WHAT IS NEEDED. Transcribe every entry that follows, word for word, and omit the images.

DATA SECTION.
▼

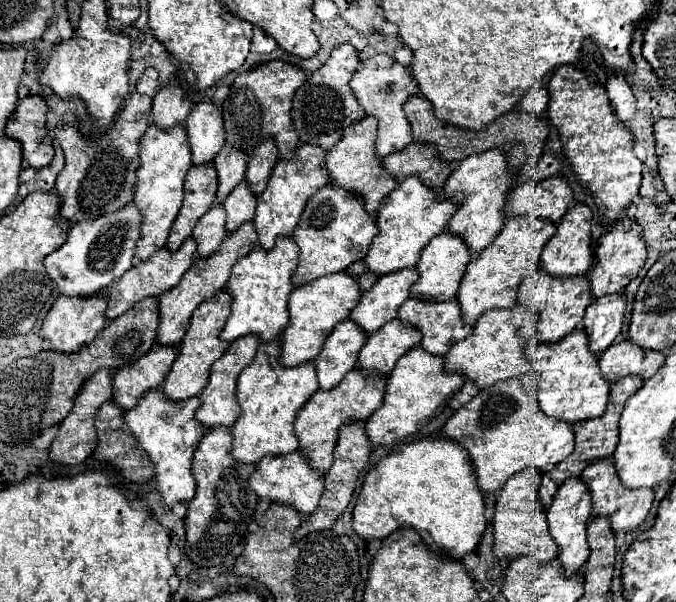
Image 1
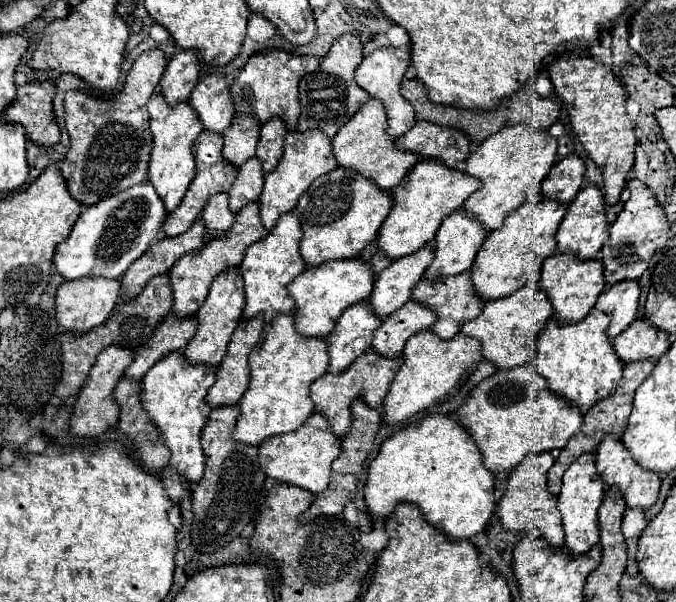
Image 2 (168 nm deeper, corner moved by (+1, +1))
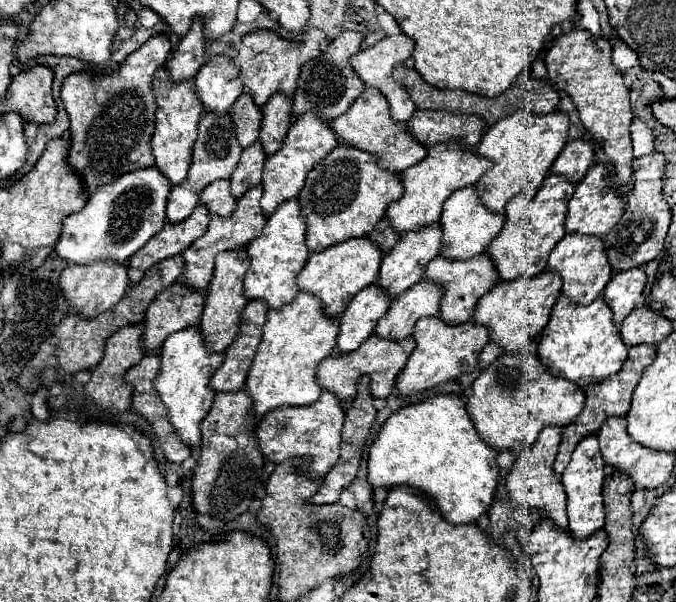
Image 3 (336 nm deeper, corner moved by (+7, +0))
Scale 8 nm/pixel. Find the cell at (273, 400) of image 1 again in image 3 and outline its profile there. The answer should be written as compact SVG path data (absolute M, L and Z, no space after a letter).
M300 290L296 298L280 310L270 308L264 324L264 336L252 360L246 392L254 400L254 412L262 418L266 412L278 406L308 406L316 402L322 388L316 382L316 366L322 358L330 356L336 348L338 322L324 312L318 296Z

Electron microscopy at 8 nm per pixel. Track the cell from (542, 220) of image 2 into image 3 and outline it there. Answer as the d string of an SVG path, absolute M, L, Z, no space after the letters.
M546 176L542 188L538 190L536 196L532 196L530 200L526 200L526 204L522 206L520 204L520 194L514 196L508 206L506 206L506 224L504 228L500 230L500 234L494 238L494 242L488 246L488 256L494 260L496 264L496 270L498 270L498 276L500 280L514 280L514 278L530 278L530 276L536 276L540 274L546 264L548 264L548 256L552 252L552 248L566 236L566 230L564 230L564 220L566 220L566 206L570 202L574 194L574 182L570 182L568 178L564 176Z

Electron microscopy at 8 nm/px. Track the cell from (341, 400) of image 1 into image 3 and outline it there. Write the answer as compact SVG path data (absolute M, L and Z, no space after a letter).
M372 334L366 342L362 342L362 346L358 350L352 350L350 354L330 354L328 358L324 358L318 364L318 384L330 392L334 392L342 402L344 408L350 406L350 402L356 396L356 384L358 378L362 374L370 374L372 382L370 382L370 390L374 398L386 398L388 394L392 394L394 382L396 382L396 374L406 366L408 356L412 354L416 342L412 336L402 338L402 340L388 340L388 338L378 338L376 334Z

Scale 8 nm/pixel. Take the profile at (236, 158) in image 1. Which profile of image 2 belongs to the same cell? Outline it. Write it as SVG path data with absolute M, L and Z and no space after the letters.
M240 115L238 121L224 131L222 157L234 169L240 169L248 159L254 157L258 133L260 133L260 125L252 117Z

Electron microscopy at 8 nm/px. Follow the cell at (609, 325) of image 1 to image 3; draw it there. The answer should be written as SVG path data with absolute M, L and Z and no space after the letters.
M642 266L634 270L622 270L614 274L612 280L606 284L604 296L614 312L616 324L620 324L640 304L644 286L646 286L646 272Z

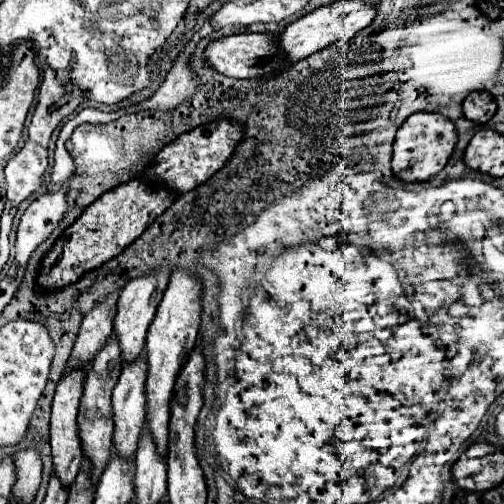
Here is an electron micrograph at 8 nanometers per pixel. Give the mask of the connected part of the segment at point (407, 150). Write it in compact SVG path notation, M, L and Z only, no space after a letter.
M413 113L407 117L407 121L399 127L395 141L393 141L393 159L391 169L395 177L403 183L423 183L435 177L449 161L453 147L457 143L455 125L437 113Z

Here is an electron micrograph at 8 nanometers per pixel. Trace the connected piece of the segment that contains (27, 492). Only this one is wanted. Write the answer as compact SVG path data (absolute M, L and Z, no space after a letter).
M31 447L17 451L15 467L17 467L17 483L13 487L13 497L25 503L33 503L35 493L41 483L41 471L43 471L41 453Z

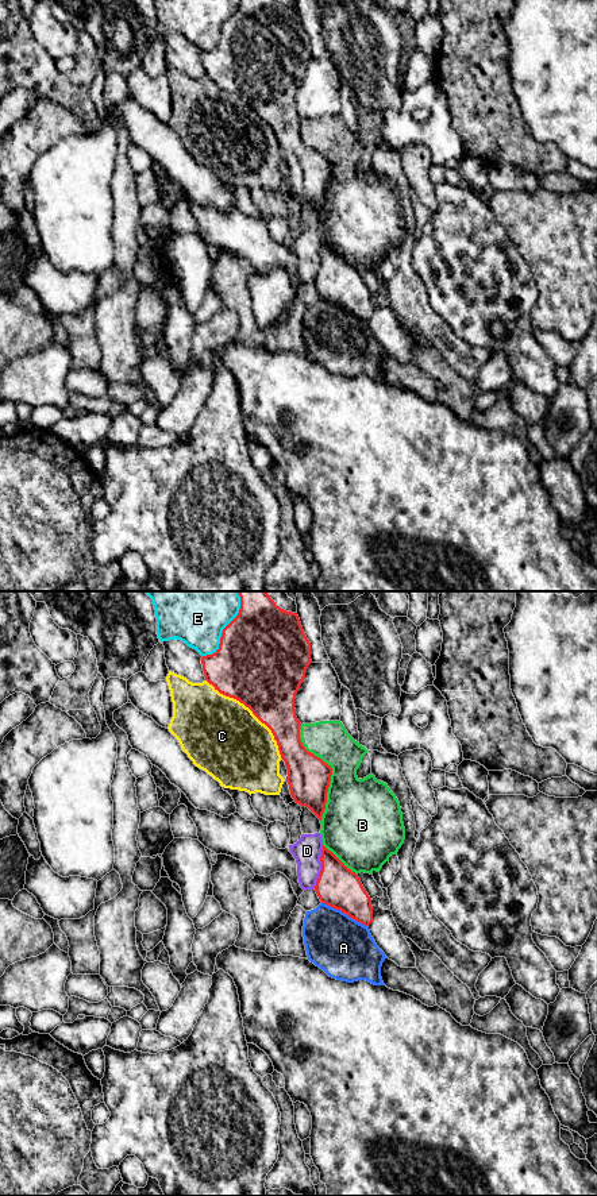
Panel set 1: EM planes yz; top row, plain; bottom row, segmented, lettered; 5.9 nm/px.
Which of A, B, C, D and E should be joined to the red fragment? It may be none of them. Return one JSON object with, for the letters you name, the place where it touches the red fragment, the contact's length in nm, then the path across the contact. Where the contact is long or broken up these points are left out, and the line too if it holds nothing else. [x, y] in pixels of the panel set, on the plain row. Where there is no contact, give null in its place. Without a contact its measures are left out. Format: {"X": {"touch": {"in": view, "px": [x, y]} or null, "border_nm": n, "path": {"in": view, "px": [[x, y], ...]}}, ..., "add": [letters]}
{"add": []}

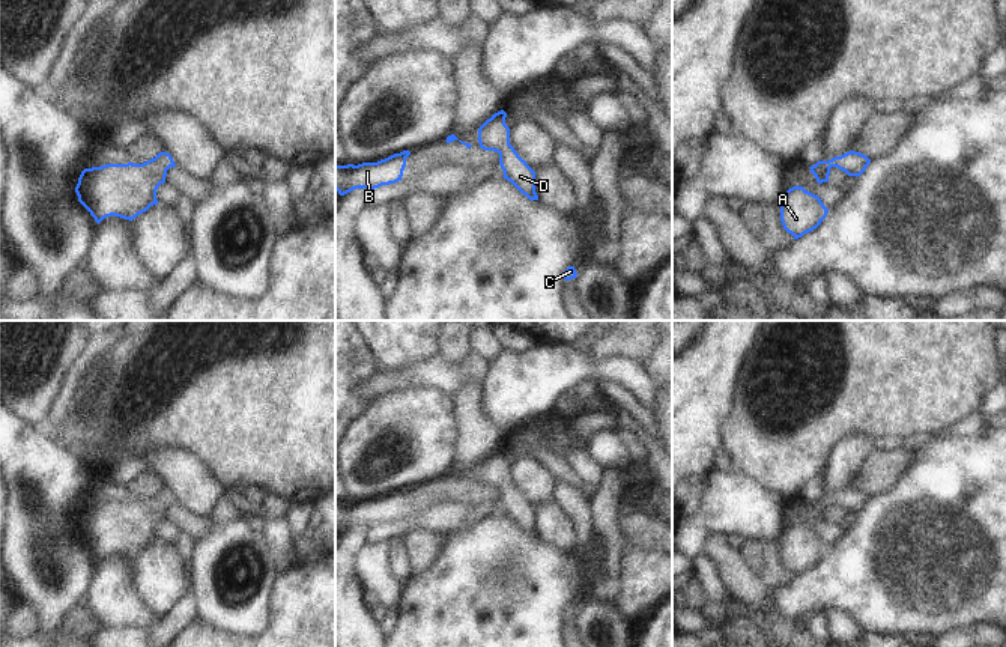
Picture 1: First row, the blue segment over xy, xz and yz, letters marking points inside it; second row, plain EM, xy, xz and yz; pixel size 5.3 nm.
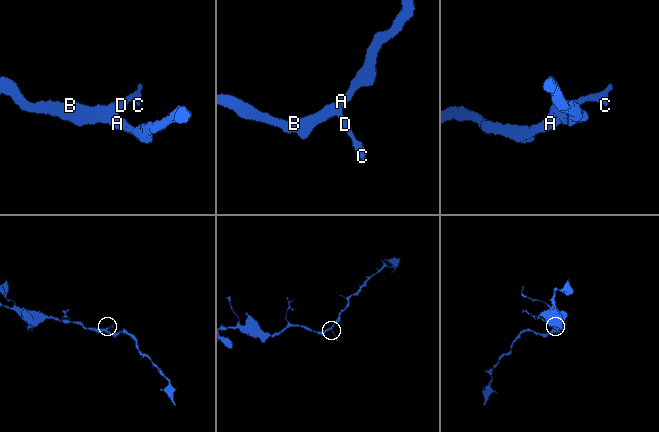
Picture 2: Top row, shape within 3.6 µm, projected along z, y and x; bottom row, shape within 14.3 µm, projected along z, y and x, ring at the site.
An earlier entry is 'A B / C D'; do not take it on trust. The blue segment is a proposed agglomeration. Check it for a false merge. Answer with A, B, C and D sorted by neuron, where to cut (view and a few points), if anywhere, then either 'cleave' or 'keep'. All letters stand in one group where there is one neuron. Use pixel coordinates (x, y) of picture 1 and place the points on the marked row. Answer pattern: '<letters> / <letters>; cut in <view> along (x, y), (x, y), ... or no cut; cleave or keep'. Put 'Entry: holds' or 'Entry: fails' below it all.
A B C D; no cut; keep
Entry: fails

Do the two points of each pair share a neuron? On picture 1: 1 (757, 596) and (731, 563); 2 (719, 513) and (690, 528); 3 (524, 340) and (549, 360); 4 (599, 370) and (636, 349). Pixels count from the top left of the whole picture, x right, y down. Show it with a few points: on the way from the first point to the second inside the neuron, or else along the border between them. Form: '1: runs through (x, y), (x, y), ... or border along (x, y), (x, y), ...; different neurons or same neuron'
1: runs through (749, 589), (734, 571); same neuron
2: runs through (712, 519), (698, 528); same neuron
3: border along (542, 342), (521, 351), (502, 351); different neurons
4: border along (590, 351), (594, 360), (624, 355), (639, 363); different neurons

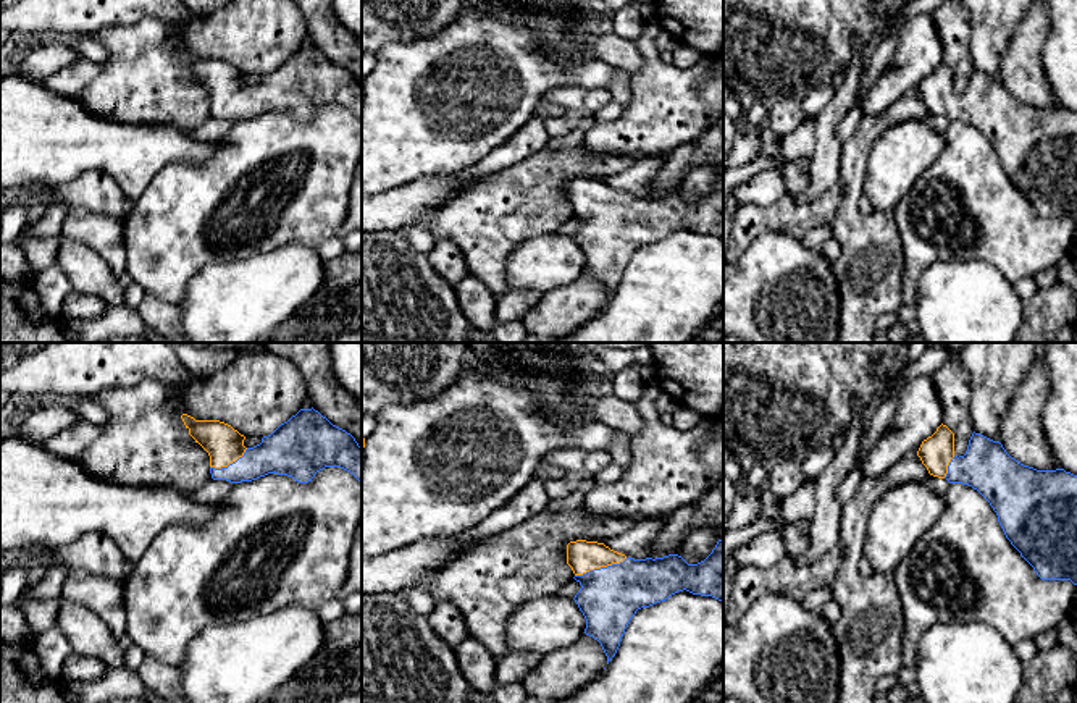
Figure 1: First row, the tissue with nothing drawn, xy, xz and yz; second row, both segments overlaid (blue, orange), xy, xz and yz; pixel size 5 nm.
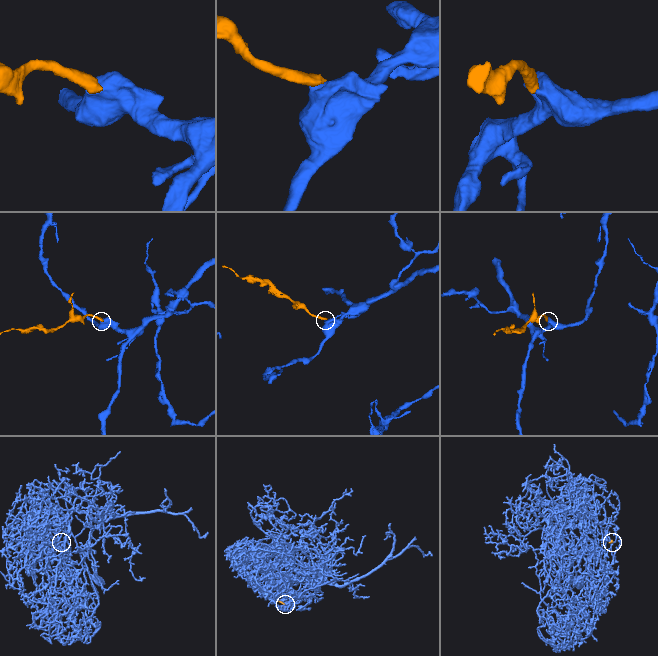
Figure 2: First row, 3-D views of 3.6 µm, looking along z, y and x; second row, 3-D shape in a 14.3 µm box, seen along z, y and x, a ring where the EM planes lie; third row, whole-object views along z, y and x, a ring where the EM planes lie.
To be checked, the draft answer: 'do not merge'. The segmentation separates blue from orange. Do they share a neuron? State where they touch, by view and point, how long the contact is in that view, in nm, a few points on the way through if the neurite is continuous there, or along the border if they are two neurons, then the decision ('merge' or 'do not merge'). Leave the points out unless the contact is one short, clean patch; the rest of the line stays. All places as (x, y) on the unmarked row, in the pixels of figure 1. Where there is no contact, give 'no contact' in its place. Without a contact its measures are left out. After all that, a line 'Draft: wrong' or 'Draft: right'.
meets blue in xz at (601, 206); contact 280 nm long; runs through xz (609, 235), (609, 217), (601, 206), (582, 194); merge
Draft: wrong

▲

WRITTEN SOLUTION.
Image 1
Image 2 (168 nm deeper, corner moved by (+1, +1))
Image 3 (336 nm deeper, corner moved by (+7, +0))
Scale 8 nm/pixel. Find the cell at (273, 400) of image 1 again in image 3 and outline its profile there. The answer should be written as compact SVG path data (absolute M, L and Z, no space after a letter).
M300 290L296 298L280 310L270 308L264 324L264 336L252 360L246 392L254 400L254 412L262 418L266 412L278 406L308 406L316 402L322 388L316 382L316 366L322 358L330 356L336 348L338 322L324 312L318 296Z

Electron microscopy at 8 nm per pixel. Track the cell from (542, 220) of image 2 into image 3 and outline it there. Answer as the d string of an SVG path, absolute M, L, Z, no space after the letters.
M546 176L542 188L538 190L536 196L532 196L530 200L526 200L526 204L522 206L520 204L520 194L514 196L508 206L506 206L506 224L504 228L500 230L500 234L494 238L494 242L488 246L488 256L494 260L496 264L496 270L498 270L498 276L500 280L514 280L514 278L530 278L530 276L536 276L540 274L546 264L548 264L548 256L552 252L552 248L566 236L566 230L564 230L564 220L566 220L566 206L570 202L574 194L574 182L570 182L568 178L564 176Z

Electron microscopy at 8 nm/px. Track the cell from (341, 400) of image 1 into image 3 and outline it there. Write the answer as compact SVG path data (absolute M, L and Z, no space after a letter).
M372 334L366 342L362 342L362 346L358 350L352 350L350 354L330 354L328 358L324 358L318 364L318 384L330 392L334 392L342 402L344 408L350 406L350 402L356 396L356 384L358 378L362 374L370 374L372 382L370 382L370 390L374 398L386 398L388 394L392 394L394 382L396 382L396 374L406 366L408 356L412 354L416 342L412 336L402 338L402 340L388 340L388 338L378 338L376 334Z

Scale 8 nm/pixel. Take the profile at (236, 158) in image 1. Which profile of image 2 belongs to the same cell? Outline it. Write it as SVG path data with absolute M, L and Z and no space after the letters.
M240 115L238 121L224 131L222 157L234 169L240 169L248 159L254 157L258 133L260 133L260 125L252 117Z

Electron microscopy at 8 nm/px. Follow the cell at (609, 325) of image 1 to image 3; draw it there. The answer should be written as SVG path data with absolute M, L and Z and no space after the letters.
M642 266L634 270L622 270L614 274L612 280L606 284L604 296L614 312L616 324L620 324L640 304L644 286L646 286L646 272Z

Here is an electron micrograph at 8 nanometers per pixel. Give the mask of the connected part of the segment at point (407, 150). Write it in compact SVG path notation, M, L and Z only, no space after a letter.
M413 113L407 117L407 121L399 127L395 141L393 141L393 159L391 169L395 177L403 183L423 183L435 177L449 161L453 147L457 143L455 125L437 113Z

Here is an electron micrograph at 8 nanometers per pixel. Trace the connected piece of the segment that contains (27, 492). Only this one is wanted. Write the answer as compact SVG path data (absolute M, L and Z, no space after a letter).
M31 447L17 451L15 467L17 467L17 483L13 487L13 497L25 503L33 503L35 493L41 483L41 471L43 471L41 453Z

Panel set 1: EM planes yz; top row, plain; bottom row, segmented, lettered; 5.9 nm/px.
Which of A, B, C, D and E should be joined to the red fragment? It may be none of them. Return one JSON object with, for the letters you name, the place where it touches the red fragment, the contact's length in nm, then the path across the contact. Where the contact is long or broken up these points are left out, and the line too if it holds nothing else. [x, y] in pixels of the panel set, on the plain row. Where there is no contact, give null in its place. Without a contact its measures are left out. Format: {"X": {"touch": {"in": view, "px": [x, y]} or null, "border_nm": n, "path": {"in": view, "px": [[x, y], ...]}}, ..., "add": [letters]}
{"add": []}

Picture 1: First row, the blue segment over xy, xz and yz, letters marking points inside it; second row, plain EM, xy, xz and yz; pixel size 5.3 nm.
Picture 2: Top row, shape within 3.6 µm, projected along z, y and x; bottom row, shape within 14.3 µm, projected along z, y and x, ring at the site.
An earlier entry is 'A B / C D'; do not take it on trust. The blue segment is a proposed agglomeration. Check it for a false merge. Answer with A, B, C and D sorted by neuron, where to cut (view and a few points), if anywhere, then either 'cleave' or 'keep'. All letters stand in one group where there is one neuron. Use pixel coordinates (x, y) of picture 1 and place the points on the marked row. Answer pattern: '<letters> / <letters>; cut in <view> along (x, y), (x, y), ... or no cut; cleave or keep'. Put 'Entry: holds' or 'Entry: fails' below it all.
A B C D; no cut; keep
Entry: fails

Do the two points of each pair share a neuron? On picture 1: 1 (757, 596) and (731, 563); 2 (719, 513) and (690, 528); 3 (524, 340) and (549, 360); 4 (599, 370) and (636, 349). Pixels count from the top left of the whole picture, x right, y down. Show it with a few points: on the way from the first point to the second inside the neuron, or else along the border between them. Form: '1: runs through (x, y), (x, y), ... or border along (x, y), (x, y), ...; different neurons or same neuron'
1: runs through (749, 589), (734, 571); same neuron
2: runs through (712, 519), (698, 528); same neuron
3: border along (542, 342), (521, 351), (502, 351); different neurons
4: border along (590, 351), (594, 360), (624, 355), (639, 363); different neurons

Figure 1: First row, the tissue with nothing drawn, xy, xz and yz; second row, both segments overlaid (blue, orange), xy, xz and yz; pixel size 5 nm.
Figure 2: First row, 3-D views of 3.6 µm, looking along z, y and x; second row, 3-D shape in a 14.3 µm box, seen along z, y and x, a ring where the EM planes lie; third row, whole-object views along z, y and x, a ring where the EM planes lie.
To be checked, the draft answer: 'do not merge'. The segmentation separates blue from orange. Do they share a neuron? State where they touch, by view and point, how long the contact is in that view, in nm, a few points on the way through if the neurite is continuous there, or along the border if they are two neurons, then the decision ('merge' or 'do not merge'). Leave the points out unless the contact is one short, clean patch; the rest of the line stays. All places as (x, y) on the unmarked row, in the pixels of figure 1. Where there is no contact, give 'no contact' in its place. Without a contact its measures are left out. After all that, a line 'Draft: wrong' or 'Draft: right'.
meets blue in xz at (601, 206); contact 280 nm long; runs through xz (609, 235), (609, 217), (601, 206), (582, 194); merge
Draft: wrong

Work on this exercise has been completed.